Israeli diamond merchants active in West Africa, responding to the report in Haaretz on Monday that defense officials are worried Hezbollah terrorists will target Israeli communities there, said the Lebanese movement enjoyed the strong support of locals.
"The big problem for Israelis in West Africa is that there are countries whose diamond industry is controled by Lebanese locals, a majority of whom openly support Hezbollah," a source in the Israeli diamond business said Monday. "In effect, these are countries which are known as Hezbollah states," he added.
Israeli companies that deal in diamonds, agriculture, communications and security operate mainly in Sierra Leone, Namibia, South Africa, Botswana and Kenya. Hundreds of Israelis reside on the African continent, for the most part families with children who live in the vicinity of the diamond mines in West Africa. Sources close to the Israeli companies say that some have begun evacuating employees from the area following the defense establishment's warning. At this point, the move is being billed as a vacation until things settle down, but it is not clear whether the companies will risk sending their staff back.

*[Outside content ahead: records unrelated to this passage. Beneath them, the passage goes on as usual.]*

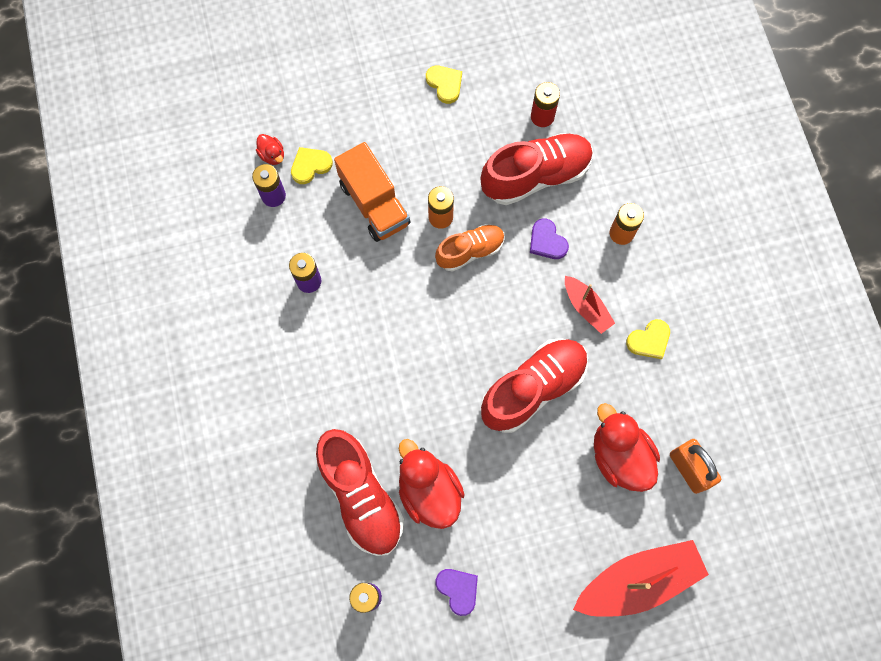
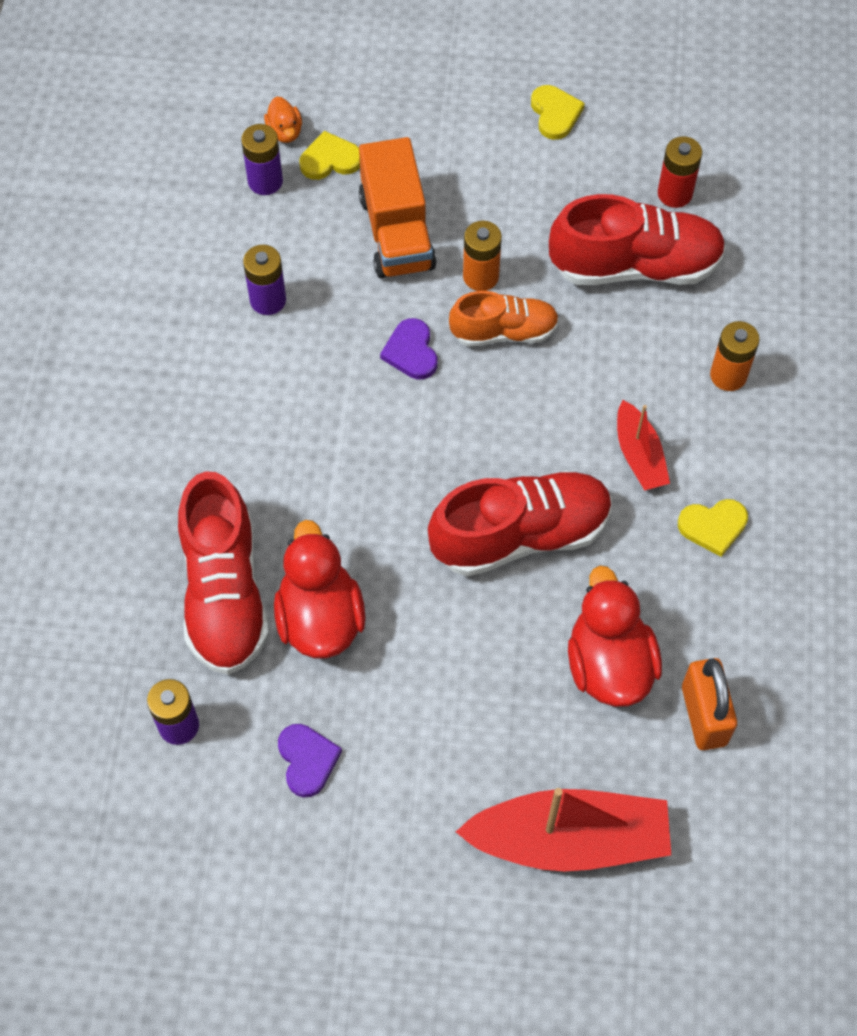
camera: 20 degrees right, 10 degrees down
red duck [256,134,284,165] -> orange duck [264,96,302,143]
purple heart [530,219,569,259] -> purple heart moved to [380,318,438,380]

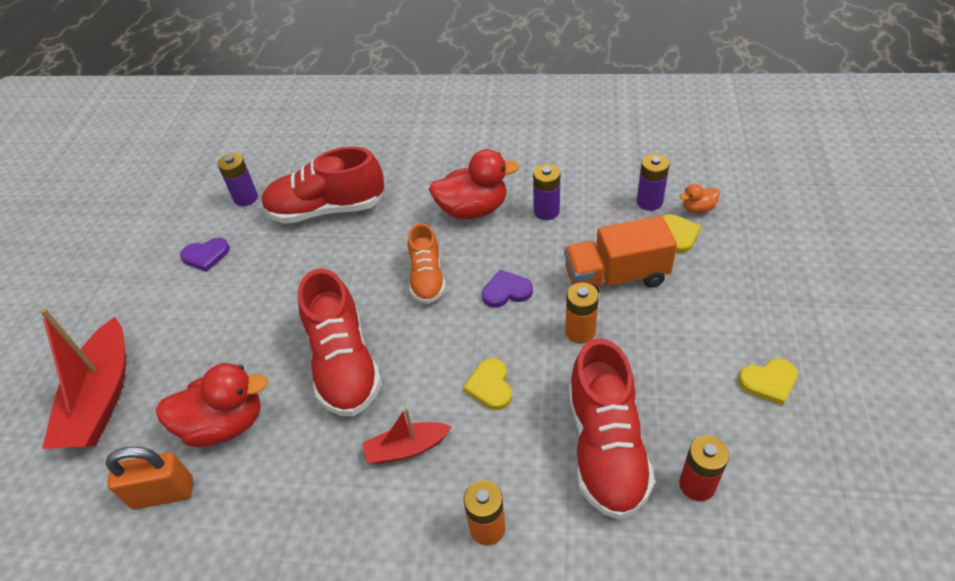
camera: 95 degrees right, 15 degrees down
red duck [274,520,366,658] -> red duck moved to [429,149,520,219]
orange shoe [449,291,559,347] -> orange shoe moved to [408,223,446,304]
yellow heart [678,499,748,557] -> yellow heart moved to [463,358,512,410]

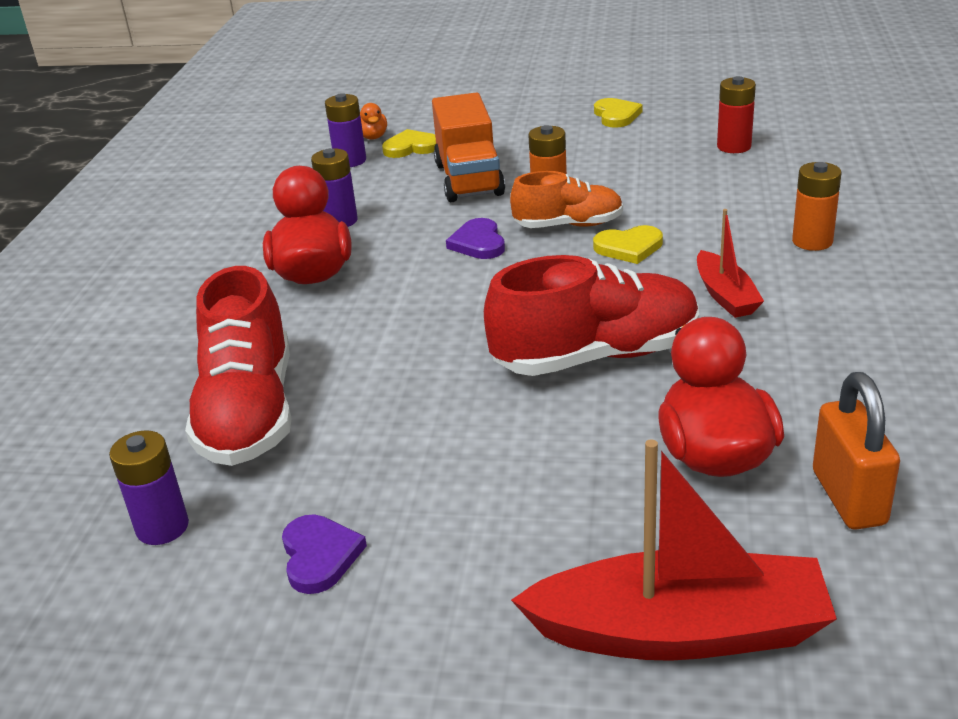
camera: 90 degrees left, 15 degrees down
orange shoe [408,223,446,304] -> orange shoe moved to [510,171,623,228]
red shoe [568,338,655,520] -> none

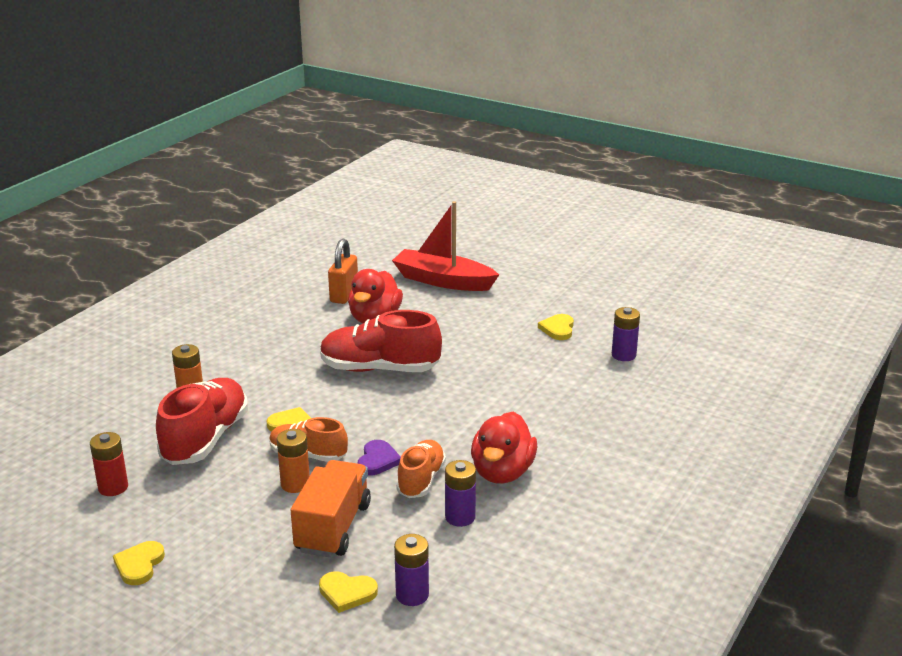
camera: 160 degrees left, 5 degrees down
red shoe [185,266,292,466] -> red shoe moved to [156,378,248,465]
purple heart [282,515,367,594] -> yellow heart [538,314,574,340]
orange duck [360,103,387,140] -> none
red boat [697,209,764,318] -> none
none -> orange shoe [396,440,446,498]

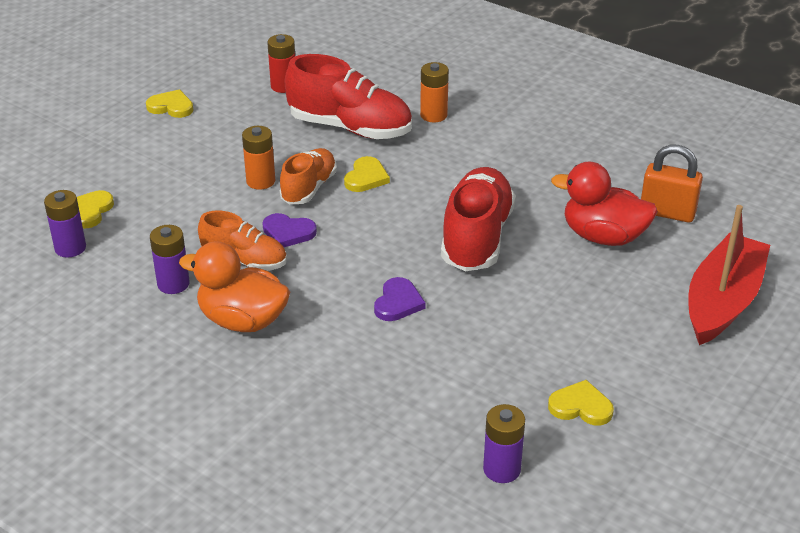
camera: 95 degrees right, 10 degrees up
orange truck [291,460,371,557] -> none
red duck [471,412,537,484] -> orange duck [179,241,290,332]
none -> purple heart [374,277,426,321]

Israeli diamond merchants who live in West Africa say the region is extremely dangerous in terms of personal safety. "They've got bribery and crime, the police don't function, and the Israelis wandering around there are completely exposed and utterly unprotected," one source said.
"There are Muslim countries there, pro-Arab with regard to the Israeli-Palestinian conflict, that are a very easy berth for Hezbollah activity," he added.
The most prominent Israeli businessman in the region is diamond tycoon Beny Steinmetz, who is worth an estimated $3 billion. Steinmetz operates through foreign companies in Sierra Leone, Botswana, the Congo and Zambia. He owns the largest diamond mine in Sierra Leone - Koidu, which produces an estimated $20-30 million worth of diamonds annually.